TASK:
Copy the following lines verbatim, all of the material included.

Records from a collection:
•••••

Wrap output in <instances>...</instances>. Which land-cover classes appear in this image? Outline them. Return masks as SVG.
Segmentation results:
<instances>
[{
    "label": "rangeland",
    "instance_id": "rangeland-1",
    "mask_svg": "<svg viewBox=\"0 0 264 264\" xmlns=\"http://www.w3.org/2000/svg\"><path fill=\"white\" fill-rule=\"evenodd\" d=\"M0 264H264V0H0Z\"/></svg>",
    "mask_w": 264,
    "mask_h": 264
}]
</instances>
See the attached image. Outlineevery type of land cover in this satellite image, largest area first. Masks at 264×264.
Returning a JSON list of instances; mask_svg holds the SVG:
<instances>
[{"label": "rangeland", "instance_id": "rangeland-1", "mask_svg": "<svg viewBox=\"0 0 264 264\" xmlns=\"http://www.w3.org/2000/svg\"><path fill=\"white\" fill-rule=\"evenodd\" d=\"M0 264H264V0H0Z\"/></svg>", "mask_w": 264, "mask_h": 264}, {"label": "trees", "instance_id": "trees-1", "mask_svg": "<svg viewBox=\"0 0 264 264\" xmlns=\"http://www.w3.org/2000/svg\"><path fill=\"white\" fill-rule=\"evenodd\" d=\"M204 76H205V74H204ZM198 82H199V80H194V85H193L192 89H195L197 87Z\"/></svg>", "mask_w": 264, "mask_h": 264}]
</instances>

•••••

RESULT FOR THIS TASK:
Wrap output in <instances>...</instances>. Which land-cover classes appear in this image? Outline them. Return masks as SVG.
Segmentation results:
<instances>
[{
    "label": "rangeland",
    "instance_id": "rangeland-1",
    "mask_svg": "<svg viewBox=\"0 0 264 264\" xmlns=\"http://www.w3.org/2000/svg\"><path fill=\"white\" fill-rule=\"evenodd\" d=\"M0 264H264V0H0Z\"/></svg>",
    "mask_w": 264,
    "mask_h": 264
}]
</instances>
See the attached image. Outlineevery type of land cover in this satellite image, largest area first. Masks at 264×264.
Returning a JSON list of instances; mask_svg holds the SVG:
<instances>
[{"label": "rangeland", "instance_id": "rangeland-1", "mask_svg": "<svg viewBox=\"0 0 264 264\" xmlns=\"http://www.w3.org/2000/svg\"><path fill=\"white\" fill-rule=\"evenodd\" d=\"M0 264H264V0H0Z\"/></svg>", "mask_w": 264, "mask_h": 264}, {"label": "trees", "instance_id": "trees-1", "mask_svg": "<svg viewBox=\"0 0 264 264\" xmlns=\"http://www.w3.org/2000/svg\"><path fill=\"white\" fill-rule=\"evenodd\" d=\"M204 76H205V74H204ZM198 82H199V80H194V85H193L192 89H195L197 87Z\"/></svg>", "mask_w": 264, "mask_h": 264}]
</instances>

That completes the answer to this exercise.